Summer Teacher Prep: Using Visualization to Prepare for a New Year
Before my first day of teaching, I imagined what it would be like countless times. I pictured what I would say to my classroom full of new students, how I would interact with my learners, and how planned activities could play out. That visualization wasn’t an exercise in rigid planning, but rather a mental run-through of the feel I wanted in my practice and my classroom. Did some things go differently than imagined? Of course. But I was mentally prepared to be the best teacher I could be. To this day, I still mentally prepare for every class using visualization. I anticipate student reactions, misconceptions, and questions. I consider how I’ll deliver content, how I’ll counsel students, and even how I’ll react if things happen. I consider what I’ll say and how I’ll say it. Even if it’s just a minute or two before class, these mental prep sessions have a profound effect on student learning because I am prepared, focused, and my brain is ready for the task. Here’s a look at how to engage in some simple visualization exercises to help imagine and realize your ideal classroom practice.

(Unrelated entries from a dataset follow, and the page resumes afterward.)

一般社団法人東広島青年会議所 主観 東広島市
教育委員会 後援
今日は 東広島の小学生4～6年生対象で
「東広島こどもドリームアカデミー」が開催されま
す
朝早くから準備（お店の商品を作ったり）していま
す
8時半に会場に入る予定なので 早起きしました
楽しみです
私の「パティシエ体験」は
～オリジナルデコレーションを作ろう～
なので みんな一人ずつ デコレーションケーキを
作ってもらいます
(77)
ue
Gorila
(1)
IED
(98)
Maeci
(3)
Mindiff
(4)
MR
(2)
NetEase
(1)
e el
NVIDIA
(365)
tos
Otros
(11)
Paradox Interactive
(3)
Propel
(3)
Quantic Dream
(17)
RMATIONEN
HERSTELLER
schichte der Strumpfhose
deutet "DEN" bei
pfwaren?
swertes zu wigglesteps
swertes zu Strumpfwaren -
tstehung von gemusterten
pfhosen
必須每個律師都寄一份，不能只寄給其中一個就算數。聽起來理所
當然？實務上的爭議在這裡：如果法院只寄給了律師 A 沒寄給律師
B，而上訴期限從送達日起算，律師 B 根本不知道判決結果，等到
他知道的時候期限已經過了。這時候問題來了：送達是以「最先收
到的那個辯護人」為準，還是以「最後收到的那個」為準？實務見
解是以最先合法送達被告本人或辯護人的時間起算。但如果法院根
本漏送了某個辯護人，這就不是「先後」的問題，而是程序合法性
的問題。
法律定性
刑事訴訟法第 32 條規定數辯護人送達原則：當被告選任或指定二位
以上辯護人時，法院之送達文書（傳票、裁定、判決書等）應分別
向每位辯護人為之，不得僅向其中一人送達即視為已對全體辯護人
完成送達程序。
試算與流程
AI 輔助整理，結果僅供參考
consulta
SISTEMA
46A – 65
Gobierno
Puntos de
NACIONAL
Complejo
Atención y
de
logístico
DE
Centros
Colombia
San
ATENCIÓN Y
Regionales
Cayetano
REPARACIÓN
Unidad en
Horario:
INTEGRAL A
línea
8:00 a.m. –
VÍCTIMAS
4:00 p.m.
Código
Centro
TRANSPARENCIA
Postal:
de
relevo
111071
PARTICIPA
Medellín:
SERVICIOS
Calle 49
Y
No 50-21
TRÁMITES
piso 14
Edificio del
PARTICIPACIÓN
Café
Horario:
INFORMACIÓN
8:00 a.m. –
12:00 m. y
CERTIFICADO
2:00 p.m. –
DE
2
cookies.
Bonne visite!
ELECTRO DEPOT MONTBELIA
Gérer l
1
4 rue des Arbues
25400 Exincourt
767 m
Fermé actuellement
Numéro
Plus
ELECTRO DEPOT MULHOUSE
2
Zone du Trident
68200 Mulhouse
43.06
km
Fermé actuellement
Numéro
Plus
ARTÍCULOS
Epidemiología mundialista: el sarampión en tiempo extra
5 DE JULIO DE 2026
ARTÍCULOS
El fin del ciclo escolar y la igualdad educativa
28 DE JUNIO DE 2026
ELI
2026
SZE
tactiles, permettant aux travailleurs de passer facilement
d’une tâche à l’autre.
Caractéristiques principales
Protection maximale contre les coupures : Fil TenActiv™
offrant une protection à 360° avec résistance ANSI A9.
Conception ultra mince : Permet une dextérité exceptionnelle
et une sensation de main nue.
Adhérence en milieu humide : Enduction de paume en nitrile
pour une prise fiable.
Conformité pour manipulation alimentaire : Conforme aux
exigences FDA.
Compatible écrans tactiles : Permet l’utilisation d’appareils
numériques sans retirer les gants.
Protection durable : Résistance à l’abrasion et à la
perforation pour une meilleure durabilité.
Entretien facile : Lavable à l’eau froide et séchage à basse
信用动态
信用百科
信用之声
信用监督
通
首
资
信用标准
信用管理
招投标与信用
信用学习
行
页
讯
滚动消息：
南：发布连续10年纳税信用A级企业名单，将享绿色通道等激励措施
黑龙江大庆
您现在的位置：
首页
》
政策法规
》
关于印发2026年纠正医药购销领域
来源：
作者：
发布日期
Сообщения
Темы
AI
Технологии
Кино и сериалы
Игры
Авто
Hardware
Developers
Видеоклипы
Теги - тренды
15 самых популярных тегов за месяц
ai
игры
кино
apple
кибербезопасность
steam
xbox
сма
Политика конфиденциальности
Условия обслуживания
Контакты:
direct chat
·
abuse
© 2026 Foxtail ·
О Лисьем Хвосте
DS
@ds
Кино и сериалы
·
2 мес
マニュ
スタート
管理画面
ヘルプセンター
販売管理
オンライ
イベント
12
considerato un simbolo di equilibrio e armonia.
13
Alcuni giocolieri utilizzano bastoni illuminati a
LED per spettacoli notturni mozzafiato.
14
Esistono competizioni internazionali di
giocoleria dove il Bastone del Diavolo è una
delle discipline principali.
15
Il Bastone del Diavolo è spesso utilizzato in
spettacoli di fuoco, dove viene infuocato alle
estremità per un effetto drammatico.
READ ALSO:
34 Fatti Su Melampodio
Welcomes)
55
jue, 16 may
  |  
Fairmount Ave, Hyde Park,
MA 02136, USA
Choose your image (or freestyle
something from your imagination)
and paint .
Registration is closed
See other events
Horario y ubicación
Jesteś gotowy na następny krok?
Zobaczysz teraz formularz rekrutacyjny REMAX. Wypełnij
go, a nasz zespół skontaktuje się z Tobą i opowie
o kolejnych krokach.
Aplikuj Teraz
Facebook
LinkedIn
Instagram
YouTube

The power of visualization
Visualization is a staple in the sports world. Players use visualization techniques to get mentally prepared for competition and performance, imagining moves and plays and rehearsing them in their mind. “Brain studies now reveal that thoughts produce the same mental instructions as actions. Mental imagery impacts many cognitive processes in the brain: motor control, attention, perception, planning, and memory,” says Angie LeVan, MAPP, a resilience coach, speaker, trainer, and writer. “So the brain is getting trained for actual performance during visualization. It’s been found that mental practices can enhance motivation, increase confidence and self-efficacy, improve motor performance, prime your brain for success, and increase states of flow.” Studies have shown that gymnasts who used visualization were able to do previously impossible moves after mentally picturing the act over time. Studies also show that when stroke patients visualize moving an impaired limb, they can increase blood flow to the area and improve their ability to increase motor function. That’s the power of the brain! Transfer this understanding to the teaching practice. Teachers make tons of decisions in the moment, improvise as facilitators, and often feel as if they could have done better with another try. Visualization can help teachers prepare their brains for the myriad tasks of their day.
Visualization in teaching
Mentally visualizing a lesson, an activity, or even a day of teaching can help calm nerves, clarify your plans, and train your brain to be successful when it’s the real thing. “Visualization is a skill I used when I first became a teacher,” says Cindy Martin, author of the Teacher’s Brain blog. “I feared talking in front of students. Even reading a book in front of them caused me a little anxiety. I would practice in my mind. The emotion of joy would fill my body as I could see the students gaining understanding from my lessons and giggling at my tone. It helped me get through my first year. Repetition turned my fear into something that is as natural as breathing for me now.” When teachers use visualization before a lesson or a day of teaching, it can help center the mind, run scenarios, and prepare for different outcomes — relieving some of the in-the-moment stress and decisions that occur throughout the day.
Summer visualization exercise #1: first day
Imagine it’s the first day of the new school year. Look around — what does your classroom look like? How is it arranged? What’s on the walls? Now look at your students. Imagine how they are feeling on the first day of school in a new class with a new teacher. Imagine welcoming them with warmth, setting the tone for the period or day. Visualize your first activity of the day. Play it out fully in your mind. Imagine student reactions and how you will handle these reactions in your mind. Picture the feelings, learning, and outcomes you want for your students through this activity and consider if the way you imagined it will lead to those outcomes. Don’t be afraid to run the scenario repeatedly in your mind until you feel comfortable with it.
Summer visualization exercise #2: overall practice
It’s a new school year and you can start entirely fresh with your teaching practice and goals. Imagine your classroom. What does it look like? How is it organized? What does your classroom feel like? What are your students like? What is the desired tone of your classroom? How do you greet your students? What classroom routines do you have? Visualize a day in your classroom or play out scenes where you deal with stressors, manage behaviors, bond with your students, or deliver lessons. Even just a few minutes visualizing versions of these ideas in your mind can help you wrap your mind around your ideal practice.